Deoxyuridine 5'-triphosphate pyrophosphatase (dUTPase) and uracil-DNA glycosylase (UNG) are key enzymes involved in the control of the presence of uracil in DNA. While dUTPase prevents uracil misincorporation by removing dUTP from the deoxynucleotide pool, UNG excises uracil from DNA as a first step of the base excision repair pathway (BER). Here, we report that strong down-regulation of dUTPase in UNG-deficient Trypanosoma brucei cells greatly impairs cell viability in both bloodstream and procyclic forms, underscoring the extreme sensitivity of trypanosomes to uracil in DNA. Depletion of dUTPase activity in the absence of UNG provoked cell cycle alterations, massive dUTP misincorporation into DNA and chromosomal fragmentation. Overall, trypanosomatid cells that lack dUTPase and UNG activities exhibited greater proliferation defects and DNA damage than cells deficient in only one of these activities. To determine the mutagenic consequences of uracil in DNA, mutation rates and spectra were analyzed in dUTPase-depleted cells in the presence of UNG activity. These cells displayed a spontaneous mutation rate 9-fold higher than the parental cell line.

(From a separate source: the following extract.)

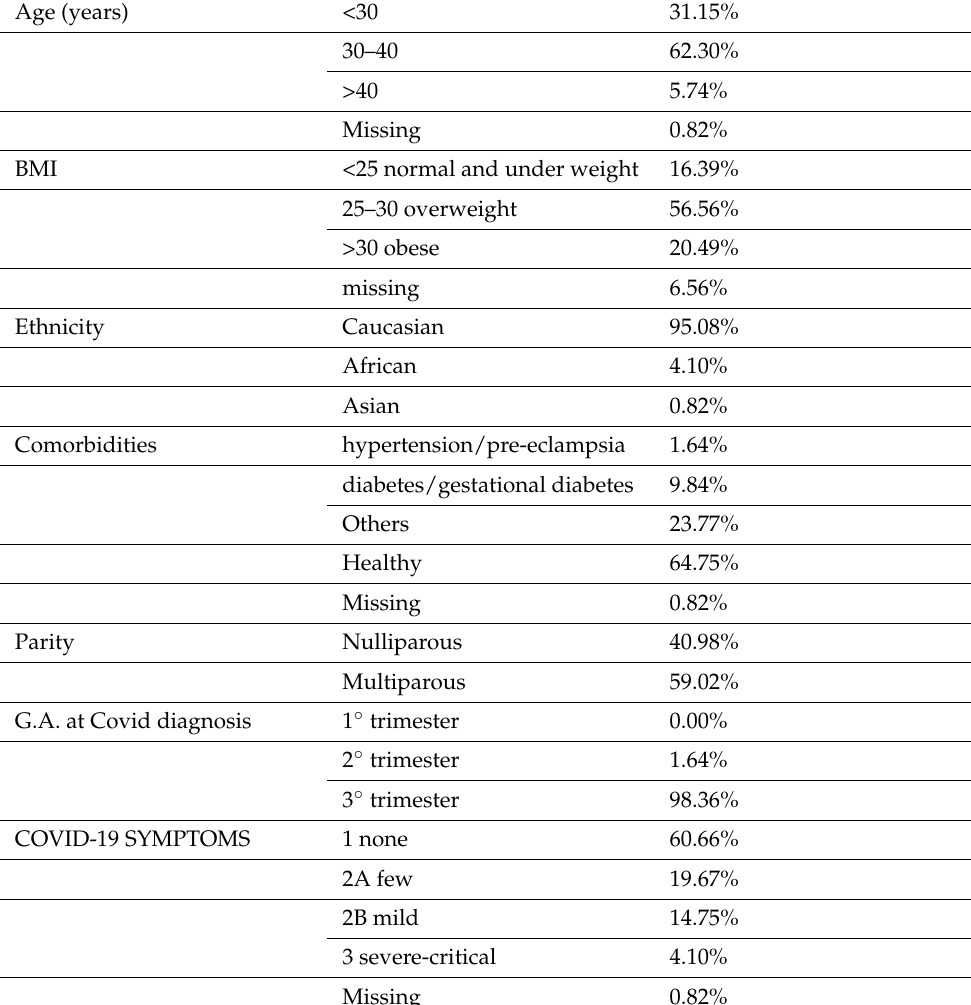
Table 1. General characteristics of the population (N 287).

Base substitutions at A:T base pairs and deletion frequencies were both significantly enhanced which is consistent with the generation of mutagenic AP sites and DNA strand breaks. The increase in strand breaks conveyed a concomitant increase in VSG switching in vitro. The low tolerance of T. brucei to uracil in DNA emphasizes the importance of uracil removal and regulation of intracellular dUTP pool levels in cell viability and genetic stability and suggests potential strategies to compromise parasite survival.